Days before that, however, she skipped the annual Alfred E. Smith Memorial Foundation Dinner, a Catholic-hosted event that every invited presidential candidate had attended since 1984 when Democrat Walter Mondale took a pass.

Ms. Harris sent a video, but her absence handed Mr. Trump an open campaign venue. He rubbed elbows with Cardinal Timothy Dolan and regaled the audience with jokes blasting his opponent.

“Catholics, you’ve got to vote for me. You’d better remember that I’m here and she’s not,” Mr. Trump told the cheering crowd at the Oct. 17 fundraiser for Catholic charities.

Debate is also still raging over whether she insulted faith-based voters when she told Christian hecklers at an Oct. 17 campaign event that “you guys are at the wrong rally.”

She gave the retort after three people at the University of Wisconsin-La Crosse rally shouted, “Christ is King,” “Jesus is Lord” and “Lies. Lies. That’s a lie,” in response to her remarks in support of abortion rights, according to a Snopes investigation.

The White House transcript listed only the “lies” remark, but Republicans accused Ms. Harris of telling Christians that they were attending “the wrong rally.” The Harris campaign has not commented.

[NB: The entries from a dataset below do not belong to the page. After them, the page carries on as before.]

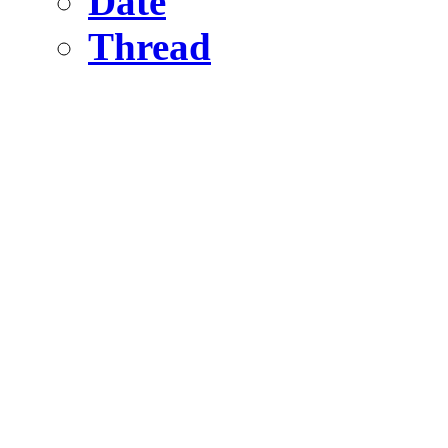
Date
Thread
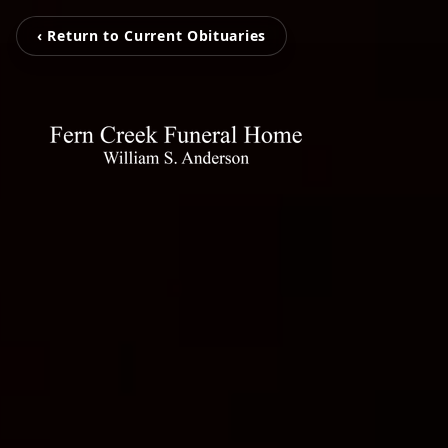
‹ Return to Current Obituaries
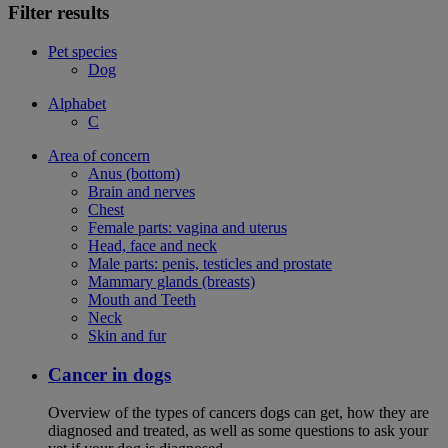
Filter results
Pet species
Dog
Alphabet
C
Area of concern
Anus (bottom)
Brain and nerves
Chest
Female parts: vagina and uterus
Head, face and neck
Male parts: penis, testicles and prostate
Mammary glands (breasts)
Mouth and Teeth
Neck
Skin and fur
Cancer in dogs
Overview of the types of cancers dogs can get, how they are
diagnosed and treated, as well as some questions to ask your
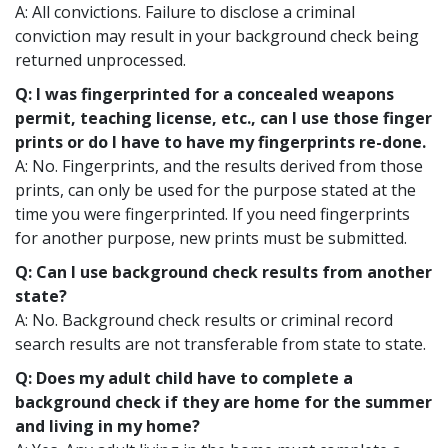
A: All convictions. Failure to disclose a criminal
conviction may result in your background check being
returned unprocessed.
Q: I was fingerprinted for a concealed weapons
permit, teaching license, etc., can I use those finger
prints or do I have to have my fingerprints re-done.
A: No. Fingerprints, and the results derived from those
prints, can only be used for the purpose stated at the
time you were fingerprinted. If you need fingerprints
for another purpose, new prints must be submitted.
Q: Can I use background check results from another
state?
A: No. Background check results or criminal record
search results are not transferable from state to state.
Q: Does my adult child have to complete a
background check if they are home for the summer
and living in my home?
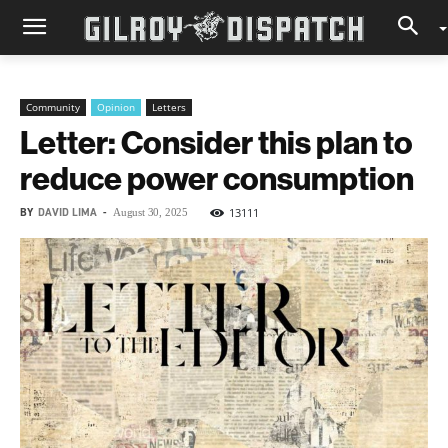
Community
Opinion
Letters
Letter: Consider this plan to
reduce power consumption
BY
DAVID LIMA
-
13111
August 30, 2025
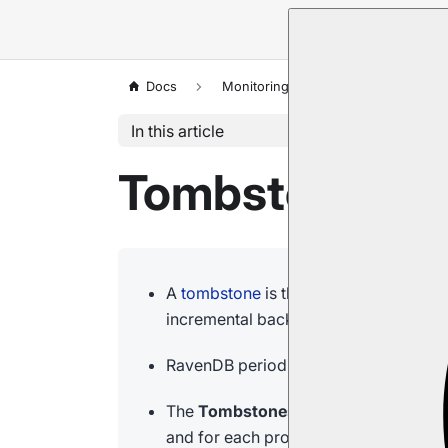
Docs
Monitoring
Tombstones
In this article
Tombstones: S
A
tombstone
is the marker RavenDB kee
incremental backup) can handle the de
RavenDB periodically
cleans up
all th
The
Tombstones
view shows, for each
and for each process, the number of to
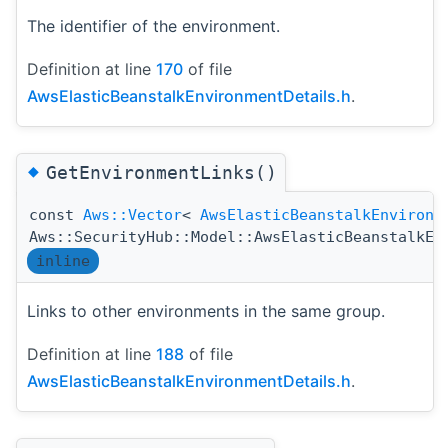
The identifier of the environment.
Definition at line
170
of file
AwsElasticBeanstalkEnvironmentDetails.h
.
◆
GetEnvironmentLinks()
const
Aws::Vector
<
AwsElasticBeanstalkEnvironm
Aws::SecurityHub::Model::AwsElasticBeanstalkEn
inline
Links to other environments in the same group.
Definition at line
188
of file
AwsElasticBeanstalkEnvironmentDetails.h
.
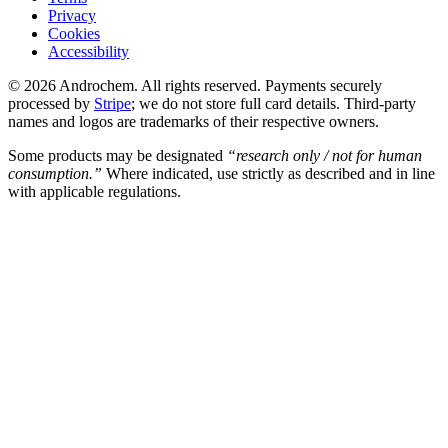
Privacy
Cookies
Accessibility
© 2026 Androchem. All rights reserved. Payments securely
processed by
Stripe
; we do not store full card details. Third-party
names and logos are trademarks of their respective owners.
Some products may be designated
“research only / not for human
consumption.”
Where indicated, use strictly as described and in line
with applicable regulations.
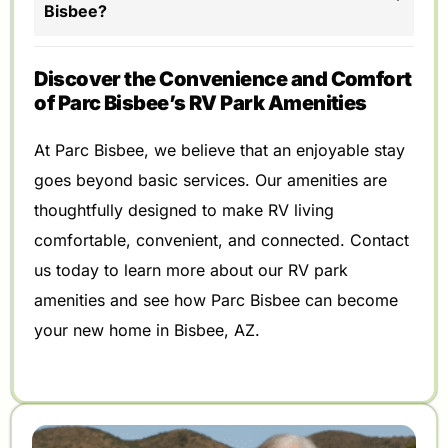
Bisbee?
Discover the Convenience and Comfort
of Parc Bisbee’s RV Park Amenities
At Parc Bisbee, we believe that an enjoyable stay
goes beyond basic services. Our amenities are
thoughtfully designed to make RV living
comfortable, convenient, and connected. Contact
us today to learn more about our RV park
amenities and see how Parc Bisbee can become
your new home in Bisbee, AZ.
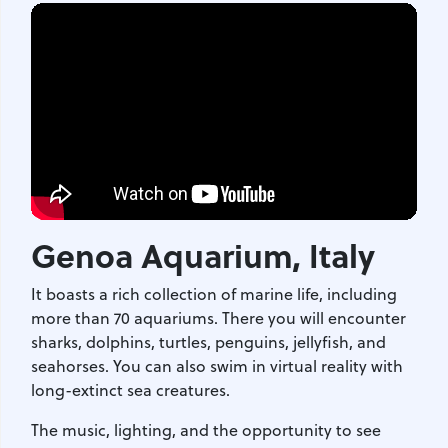
Genoa Aquarium
, Italy
It boasts a rich collection of marine life, including
more than 70 aquariums. There you will encounter
sharks, dolphins, turtles, penguins, jellyfish, and
seahorses. You can also swim in virtual reality with
long-extinct sea creatures.
The music, lighting, and the opportunity to see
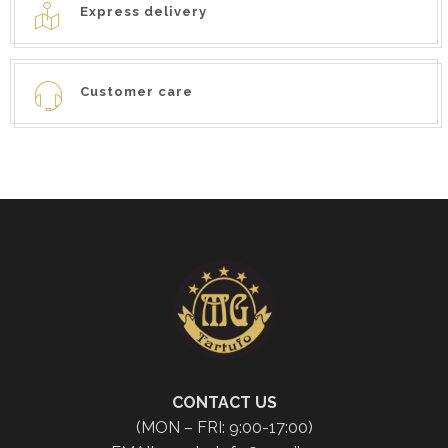
Express delivery
Customer care
CONTACT US
(MON – FRI: 9:00-17:00)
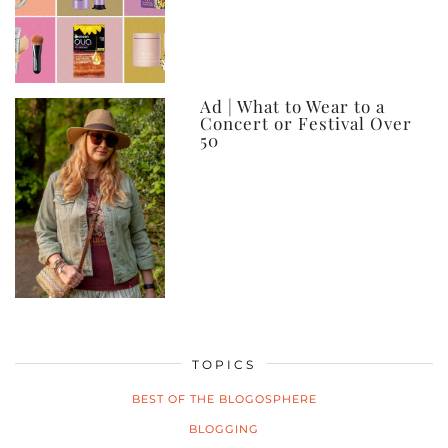
Ad | What to Wear to a
Concert or Festival Over
50
TOPICS
BEST OF THE BLOGOSPHERE
BLOGGING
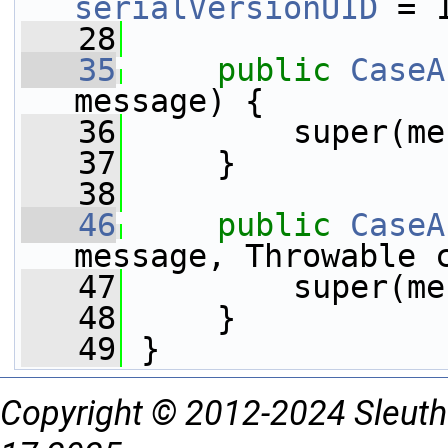
serialVersionUID
 = 
   28
   35
public
CaseA
message) {
   36
         super(me
   37
     }
   38
   46
public
CaseA
message, Throwable 
   47
         super(me
   48
     }
   49
 }
Copyright © 2012-2024 Sleuth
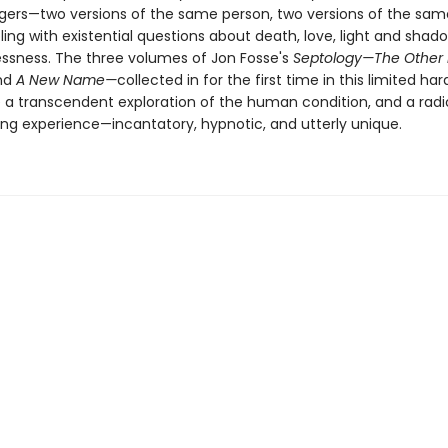
ers—two versions of the same person, two versions of the same 
ing with existential questions about death, love, light and shado
ssness. The three volumes of Jon Fosse's
Septology—The Other
nd
A New Name—
collected in for the first time in this limited ha
e a transcendent exploration of the human condition, and a radi
ing experience—incantatory, hypnotic, and utterly unique.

Kamala has made it clear that she DOES NOT want YOUR vote,” Rep. Byron Donalds, Florida Democrat, said on X. “She skips key Catholic events. They mock Communion. And she even told voters who believe ‘Jesus is Lord’ & ‘Christ is King’ that they were at the ‘WRONG RALLY.’”

Unlike President Biden, Ms. Harris may not benefit from religion.

Mr. Biden won the Catholic vote by 52% to 47% in 2020 despite his pro-choice stance on abortion, but he is a lifelong Catholic who speaks frequently about his faith.

Ms. Harris, a Baptist whose mother was Hindu, isn’t known as a regular churchgoer. Neither, for that matter, is Mr. Trump, a thrice-married Presbyterian who has been criticized for using crass language.

Even so, he received an enthusiastic reception Monday at a gathering of faith leaders in Concord, North Carolina, where he said that Ms. Harris is “very destructive to religion.”

“She’s very destructive to Christianity, very destructive to evangelicals, to the Catholic Church,” Mr. Trump said. “Let me put it this way: She is your worst nightmare, much worse than Biden, and he wasn’t so hot.”

CatholicVote President Brian Burch said that “Joe Biden at least made some attempt to appeal to Catholics as someone who claimed to share their faith, but Harris has displayed only anti-Catholic animus.”

“Catholics hear Kamala’s message loud and clear: ’You’re at the wrong rally,’” Mr. Burch said.